Two key problems, object distance measurement and light spot interference, which are often encountered in the process of camera-based structure displacement measurement, were studied. The main contributions of this study are as follows:(1)To overcome the limitations of the laser rangefinder, a fast and accurate object distance measurement method based on stereovision was suggested, which has the advantage of full-field multipoint synchronous calibration.(2)To protect the image quality from random light spots, the edge information of the degraded image was designed to be used for deep learning to achieve a better restoration effect.(3)To balance the matching speed and accuracy when images are degraded, a distance-weighted coarse-to-fine matching strategy was developed combining sparse representation.(4)Through the algorithm test, it was found that the introduction of edge priors causes the restored image to have a higher signal-to-noise ratio and a higher structural similarity with the original image. Compared with the template-matching method without considering image restoration, the sparse representation-based matching method has higher matching accuracy using the restored images, and using the coarse-fine matching strategy, the accuracy will be further improved.(5)The integrated algorithms above were applied to a concrete bridge, and the vertical displacement impacted by the normal traffic load was monitored. Compared with the algorithms before improvement, the results of the proposed method are closer to those of the FGB sensor and the noise level is lower.

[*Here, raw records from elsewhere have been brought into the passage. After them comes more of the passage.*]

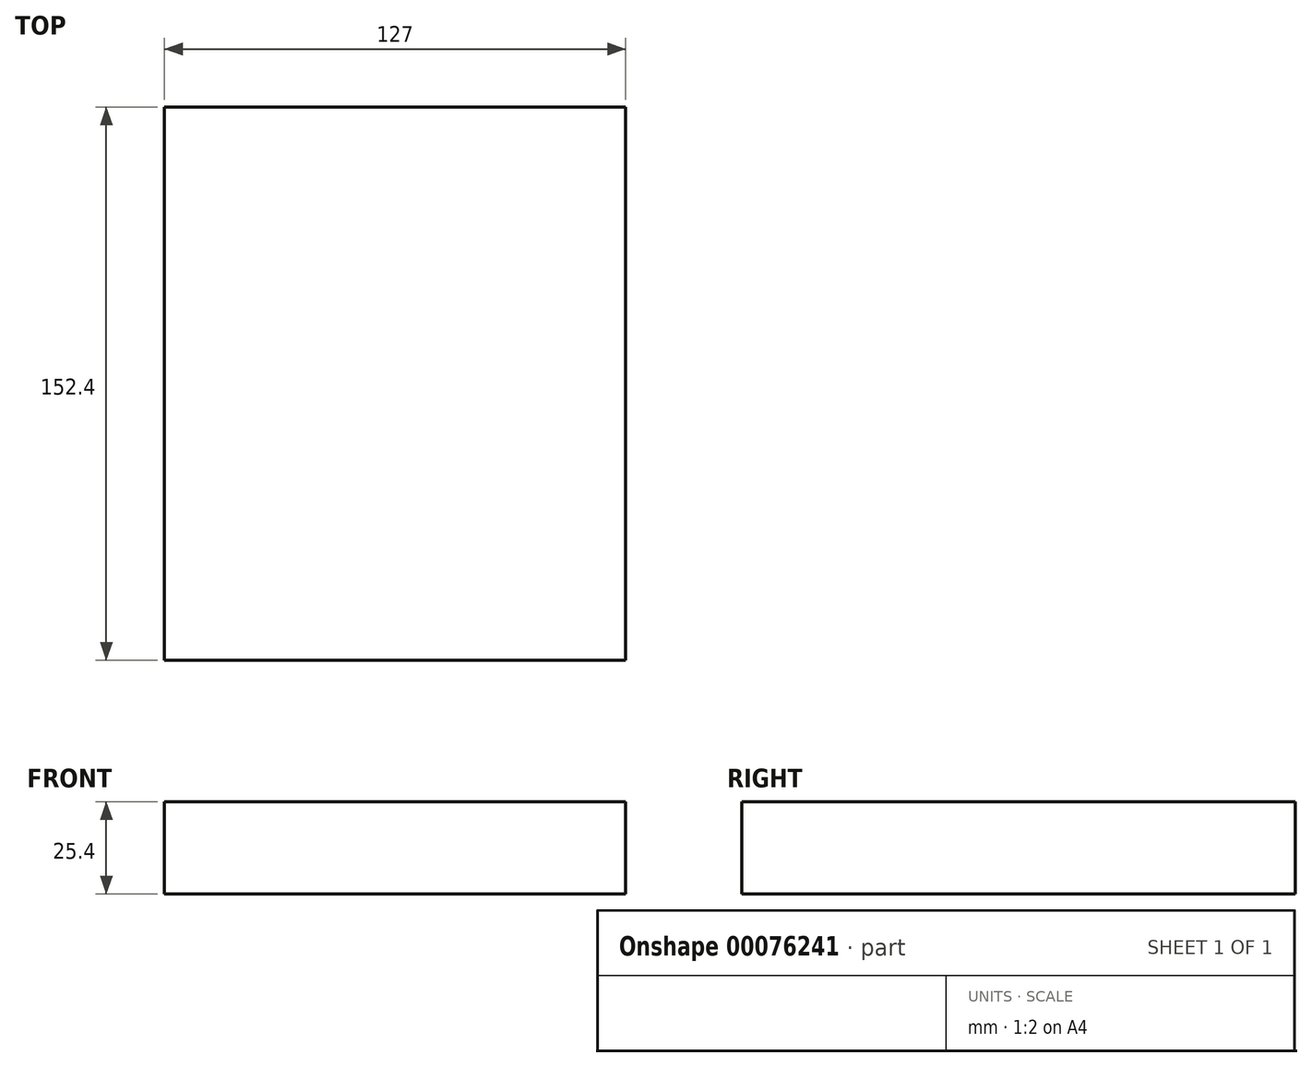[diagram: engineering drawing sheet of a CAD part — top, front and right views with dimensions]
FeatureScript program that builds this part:
annotation { "Feature Type Name" : "Feature", "Feature Type Description" : "" }
export const myFeature = defineFeature(function(context is Context, id is Id, definition is map)
    precondition{}
    {
        {
            var Q0;
            Q0=qCreatedBy(makeId("Front.planeOp"),FACE);
            var sketch = newSketch(context, id + "F0", { "sketchPlane" : qUnion([Q0])});
            skLineSegment(sketch, "E0.bottom", {"start": v(-61.72, 25.4) * mm, "end": v(65.28, 25.4) * mm});
            skLineSegment(sketch, "E0.top", {"start": v(-61.72, 0) * mm, "end": v(65.28, 0) * mm});
            skLineSegment(sketch, "E0.left", {"start": v(-61.72, 25.4) * mm, "end": v(-61.72, 0) * mm});
            skLineSegment(sketch, "E0.right", {"start": v(65.28, 25.4) * mm, "end": v(65.28, 0) * mm});
            skSolve(sketch);
        }
        {
            var Q0;
            Q0=makeQuery(id+"F0.imprint","IMPRINT",FACE,{"disambiguationData":[TD([[makeQuery(id+"F0.imprint","IMPRINT",EDGE,{"derivedFrom":sQuery(id+"F0.wireOp",EDGE,"E0.bottom")}),-1.0]])]});
            extrude(context, id + "F1", {"entities" : qUnion([Q0]), "depth" : 152.4 * mm});
        }
    });
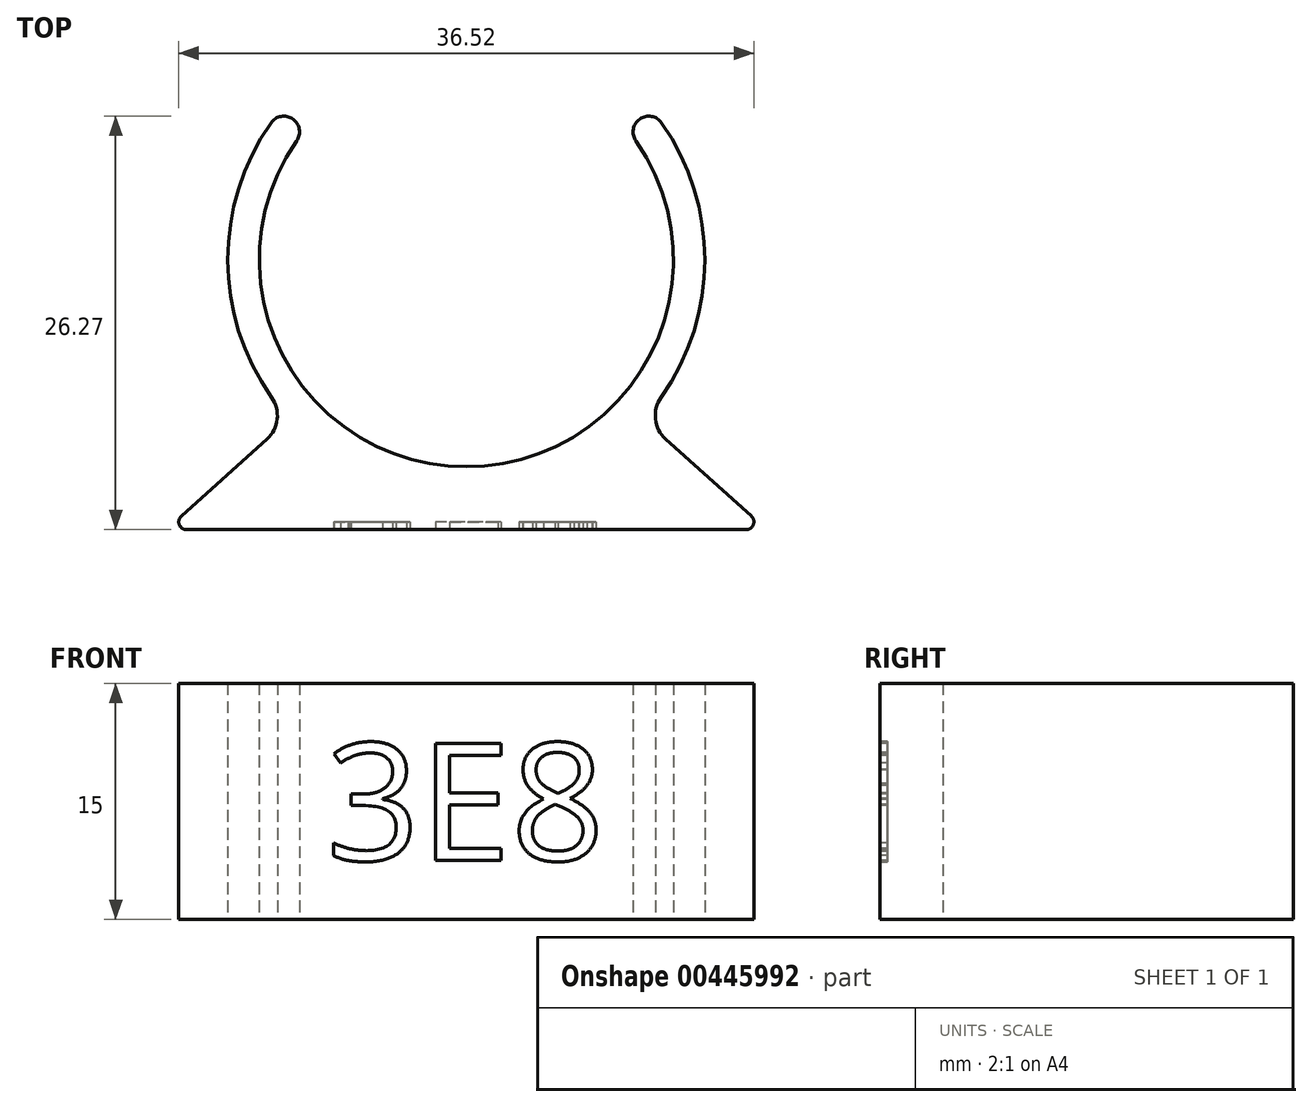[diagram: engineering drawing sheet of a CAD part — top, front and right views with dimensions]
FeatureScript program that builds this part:
annotation { "Feature Type Name" : "Feature", "Feature Type Description" : "" }
export const myFeature = defineFeature(function(context is Context, id is Id, definition is map)
    precondition{}
    {
        {
            assignVariable(context, id + "F0", {"name" : "WallThick", "anyValue" : 2});
        }
        {
            assignVariable(context, id + "F1", {"name" : "ExtrudeThick", "anyValue" : 15});
        }
        {
            var Q0;
            Q0=qCreatedBy(makeId("Top.planeOp"),FACE);
            var sketch = newSketch(context, id + "F2", { "sketchPlane" : qUnion([Q0])});
            skLineSegment(sketch, "E0", {"start": v(13.15, 0) * mm, "end": v(-13.15, 0) * mm, "construction": true});
            skArc(sketch, "E1", {"start": v(-10.77, 7.54) * mm, "mid": v(0, -13.15) * mm, "end": v(10.77, 7.54) * mm});
            skLineSegment(sketch, "E2", {"start": v(10.77, 7.54) * mm, "end": v(-10.77, 7.54) * mm, "construction": true});
            skLineSegment(sketch, "E3", {"start": v(0, 0) * mm, "end": v(0, 7.54) * mm, "construction": true});
            skArc(sketch, "E4.0", {"start": v(-12.41, 8.69) * mm, "mid": v(0, -15.15) * mm, "end": v(12.41, 8.69) * mm});
            skArc(sketch, "E5", {"start": v(12.41, 8.69) * mm, "mid": v(11.02, 8.94) * mm, "end": v(10.77, 7.54) * mm});
            skLineSegment(sketch, "E6", {"start": v(0, 0) * mm, "end": v(-12.41, 8.69) * mm, "construction": true});
            skArc(sketch, "E7", {"start": v(-10.77, 7.54) * mm, "mid": v(-11.02, 8.94) * mm, "end": v(-12.41, 8.69) * mm});
            skLineSegment(sketch, "E8.MirrorCS", {"start": v(0, 0) * mm, "end": v(12.41, 8.69) * mm, "construction": true});
            skLineSegment(sketch, "E9", {"start": v(0, 0) * mm, "end": v(-19.07, -17.15) * mm, "construction": true});
            skPoint(sketch, "E9.endSnap0", {"position": v(0, -17.15) * mm});
            skLineSegment(sketch, "E10", {"start": v(-19.07, -17.15) * mm, "end": v(-11.26, -10.13) * mm});
            skLineSegment(sketch, "E11", {"start": v(-19.07, -17.15) * mm, "end": v(19.07, -17.15) * mm});
            skLineSegment(sketch, "E12", {"start": v(0, -15.15) * mm, "end": v(0, -17.15) * mm, "construction": true});
            skLineSegment(sketch, "E13.MirrorCS", {"start": v(19.07, -17.15) * mm, "end": v(11.26, -10.13) * mm});
            skSolve(sketch);
        }
        {
            var Q0;
            Q0 = qSketchRegion(id + "F2", true);
            extrude(context, id + "F3", {"entities" : qUnion([Q0]), "depth" : (getVariable(context, 'ExtrudeThick')) * mm});
        }
        {
            var Q0;
            Q0=makeQuery(id+"F3.opExtrude","SWEPT_EDGE",EDGE,{"disambiguationData":[OSD([sQuery(id+"F2.wireOp",EDGE,"E4.0"),sQuery(id+"F2.wireOp",EDGE,"Q4sHdCxM-siue-C81l-TW2R-xAQugkQNyLJU")])]});
            var Q1;
            Q1=makeQuery(id+"F3.opExtrude","SWEPT_EDGE",EDGE,{"disambiguationData":[OSD([sQuery(id+"F2.wireOp",EDGE,"E4.0"),sQuery(id+"F2.wireOp",EDGE,"E10")])]});
            fillet(context, id + "F4", {"entities" : qUnion([Q0, Q1]), "radius" : (getVariable(context, 'WallThick')) * mm, "tangentPropagation" : true, "allowEdgeOverflow" : false});
        }
        {
            var Q0;
            Q0=makeQuery(id+"F3.opExtrude","SWEPT_EDGE",EDGE,{"disambiguationData":[OSD([sQuery(id+"F2.wireOp",EDGE,"E10"),sQuery(id+"F2.wireOp",EDGE,"E11")])]});
            var Q1;
            Q1=makeQuery(id+"F3.opExtrude","SWEPT_EDGE",EDGE,{"disambiguationData":[OSD([sQuery(id+"F2.wireOp",EDGE,"E11"),sQuery(id+"F2.wireOp",EDGE,"Q4sHdCxM-siue-C81l-TW2R-xAQugkQNyLJU")])]});
            fillet(context, id + "F5", {"entities" : qUnion([Q0, Q1]), "radius" : .5 * mm, "tangentPropagation" : true, "allowEdgeOverflow" : false});
        }
        {
            var Q0;
            Q0=makeQuery(id+"F3.opExtrude","SWEPT_FACE",FACE,{"disambiguationData":[OSD([sQuery(id+"F2.wireOp",EDGE,"E11")])]});
            var sketch = newSketch(context, id + "F6", { "sketchPlane" : qUnion([Q0])});
            skPoint(sketch, "E14.0", {"position": v(-10.77, 15) * mm});
            skPoint(sketch, "E15.0", {"position": v(10.77, 15) * mm});
            skPoint(sketch, "E16.0", {"position": v(-10.77, 0) * mm});
            skPoint(sketch, "E17.0", {"position": v(10.77, 0) * mm});
            skText(sketch, "E18", { "text": "3E8", "fontName": "OpenSans-Regular.ttf"});
            skLineSegment(sketch, "E19", {"start": v(-10.77, 15) * mm, "end": v(10.77, 0) * mm, "construction": true});
            skPoint(sketch, "E20", {"position": v(0, 7.5) * mm});
            const initialGuessF6  = {"E18": [-0.00892, 0.00375, 1, 0, 0.0075]};
            skSetInitialGuess(sketch, initialGuessF6);
            skSolve(sketch);
        }
        {
            var Q0;
            Q0 = qSketchRegion(id + "F6", true);
            extrude(context, id + "F7", {"entities" : qUnion([Q0]), "operationType" : NewBodyOperationType.REMOVE, "oppositeDirection" : true, "depth" : .5 * mm});
        }
    });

In conclusion, this study is beneficial in promoting image-based displacement measurement technology to adapt to the complex environment. Comprehensive attention will be given to other possible factors in the future.

Data Availability

The image data used to support the findings of this study are currently under embargo, while the research findings are commercialized.

Conflicts of Interest

The authors declare that they have no conflicts of interest.

Acknowledgments

The research presented was financially supported by the National Key Research and Development Program of China (2020YFC1511900).